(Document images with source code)
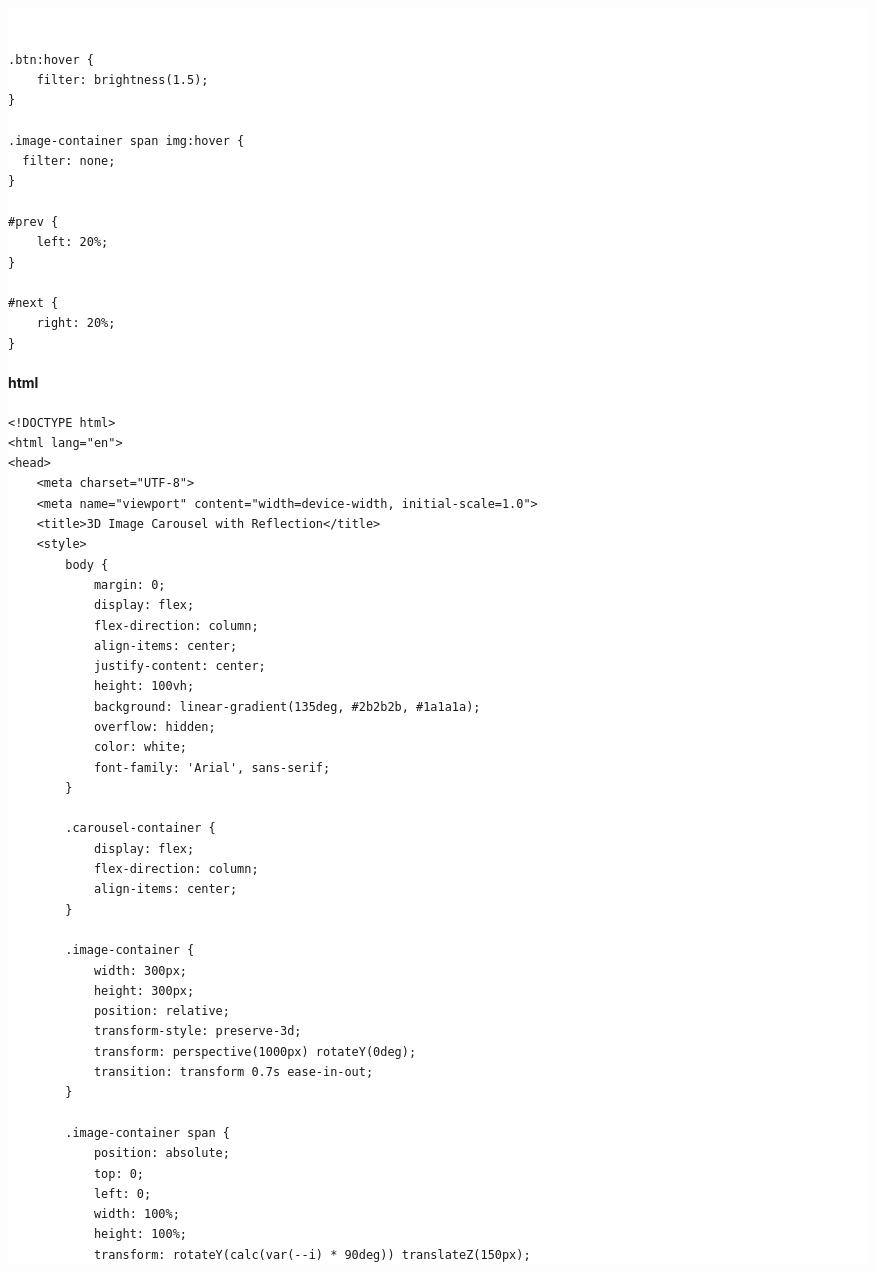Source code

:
 ```


.btn:hover {
    filter: brightness(1.5);
}

.image-container span img:hover {
  filter: none;
}

#prev {
    left: 20%;
}

#next {
    right: 20%;
}
```

#### html
```
<!DOCTYPE html>
<html lang="en">
<head>
    <meta charset="UTF-8">
    <meta name="viewport" content="width=device-width, initial-scale=1.0">
    <title>3D Image Carousel with Reflection</title>
    <style>
        body {
            margin: 0;
            display: flex;
            flex-direction: column;
            align-items: center;
            justify-content: center;
            height: 100vh;
            background: linear-gradient(135deg, #2b2b2b, #1a1a1a);
            overflow: hidden;
            color: white;
            font-family: 'Arial', sans-serif;
        }

        .carousel-container {
            display: flex;
            flex-direction: column;
            align-items: center;
        }

        .image-container {
            width: 300px;
            height: 300px;
            position: relative;
            transform-style: preserve-3d;
            transform: perspective(1000px) rotateY(0deg);
            transition: transform 0.7s ease-in-out;
        }

        .image-container span {
            position: absolute;
            top: 0;
            left: 0;
            width: 100%;
            height: 100%;
            transform: rotateY(calc(var(--i) * 90deg)) translateZ(150px);
```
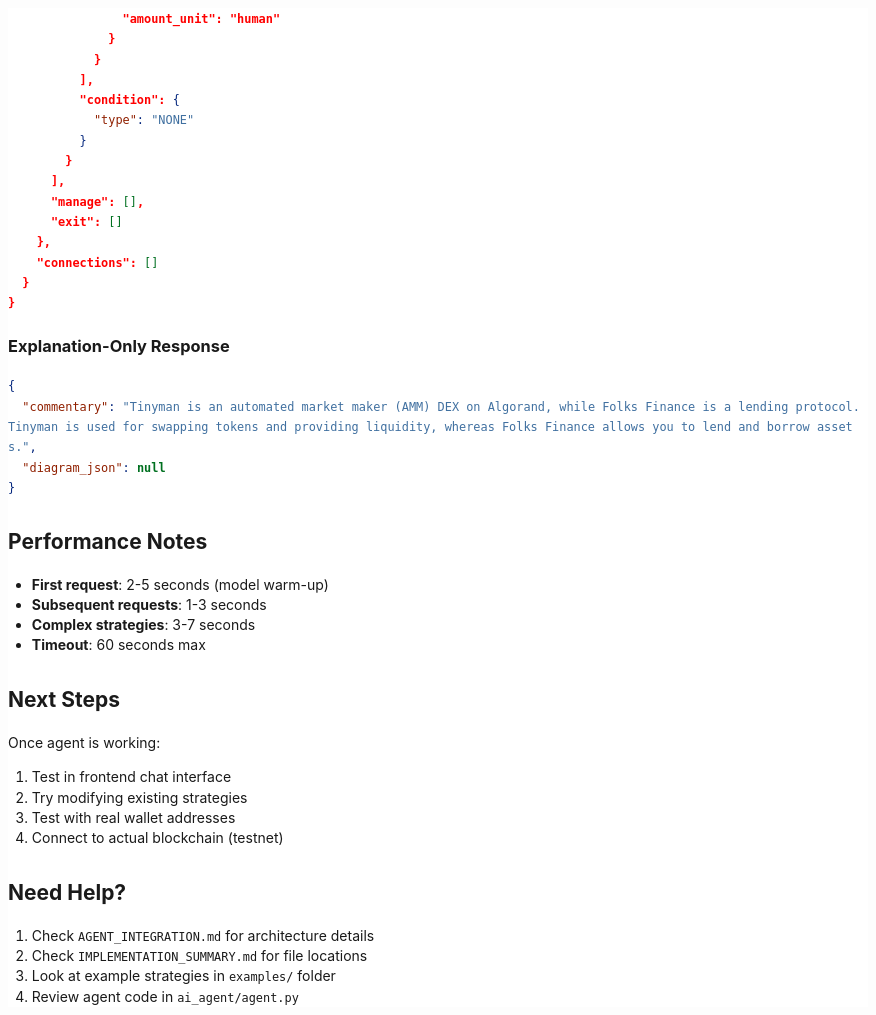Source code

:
 ```json
                "amount_unit": "human"
              }
            }
          ],
          "condition": {
            "type": "NONE"
          }
        }
      ],
      "manage": [],
      "exit": []
    },
    "connections": []
  }
}
```

### Explanation-Only Response

```json
{
  "commentary": "Tinyman is an automated market maker (AMM) DEX on Algorand, while Folks Finance is a lending protocol. Tinyman is used for swapping tokens and providing liquidity, whereas Folks Finance allows you to lend and borrow assets.",
  "diagram_json": null
}
```

## Performance Notes

- **First request**: 2-5 seconds (model warm-up)
- **Subsequent requests**: 1-3 seconds
- **Complex strategies**: 3-7 seconds
- **Timeout**: 60 seconds max

## Next Steps

Once agent is working:
1. Test in frontend chat interface
2. Try modifying existing strategies
3. Test with real wallet addresses
4. Connect to actual blockchain (testnet)

## Need Help?

1. Check `AGENT_INTEGRATION.md` for architecture details
2. Check `IMPLEMENTATION_SUMMARY.md` for file locations
3. Look at example strategies in `examples/` folder
4. Review agent code in `ai_agent/agent.py`
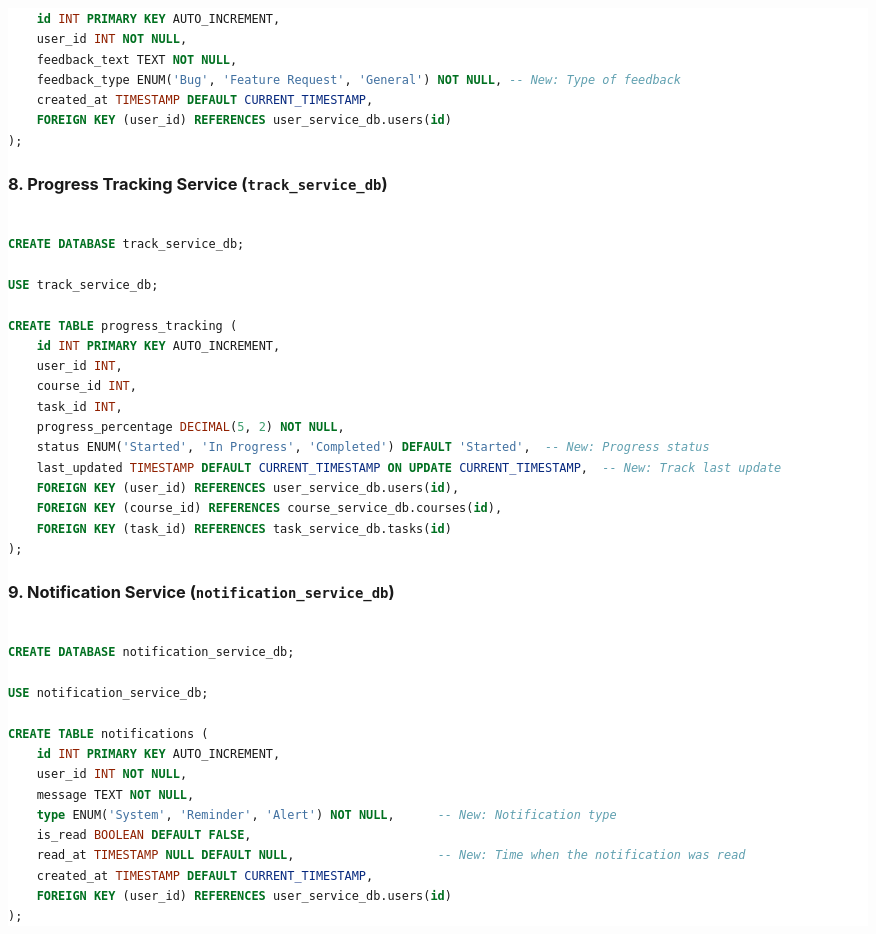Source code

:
 ```sql
    id INT PRIMARY KEY AUTO_INCREMENT,
    user_id INT NOT NULL,
    feedback_text TEXT NOT NULL,
    feedback_type ENUM('Bug', 'Feature Request', 'General') NOT NULL, -- New: Type of feedback
    created_at TIMESTAMP DEFAULT CURRENT_TIMESTAMP,
    FOREIGN KEY (user_id) REFERENCES user_service_db.users(id)
);

```

### **8. Progress Tracking Service (`track_service_db`)**

```sql

CREATE DATABASE track_service_db;

USE track_service_db;

CREATE TABLE progress_tracking (
    id INT PRIMARY KEY AUTO_INCREMENT,
    user_id INT,
    course_id INT,
    task_id INT,
    progress_percentage DECIMAL(5, 2) NOT NULL,
    status ENUM('Started', 'In Progress', 'Completed') DEFAULT 'Started',  -- New: Progress status
    last_updated TIMESTAMP DEFAULT CURRENT_TIMESTAMP ON UPDATE CURRENT_TIMESTAMP,  -- New: Track last update
    FOREIGN KEY (user_id) REFERENCES user_service_db.users(id),
    FOREIGN KEY (course_id) REFERENCES course_service_db.courses(id),
    FOREIGN KEY (task_id) REFERENCES task_service_db.tasks(id)
);

```

### **9. Notification Service (`notification_service_db`)**

```sql

CREATE DATABASE notification_service_db;

USE notification_service_db;

CREATE TABLE notifications (
    id INT PRIMARY KEY AUTO_INCREMENT,
    user_id INT NOT NULL,
    message TEXT NOT NULL,
    type ENUM('System', 'Reminder', 'Alert') NOT NULL,      -- New: Notification type
    is_read BOOLEAN DEFAULT FALSE,
    read_at TIMESTAMP NULL DEFAULT NULL,                    -- New: Time when the notification was read
    created_at TIMESTAMP DEFAULT CURRENT_TIMESTAMP,
    FOREIGN KEY (user_id) REFERENCES user_service_db.users(id)
);

```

_Exercise_
Looking at the entries above, say how many lines hold the word "strategies". Offer no other text.

_Solution to this task_
3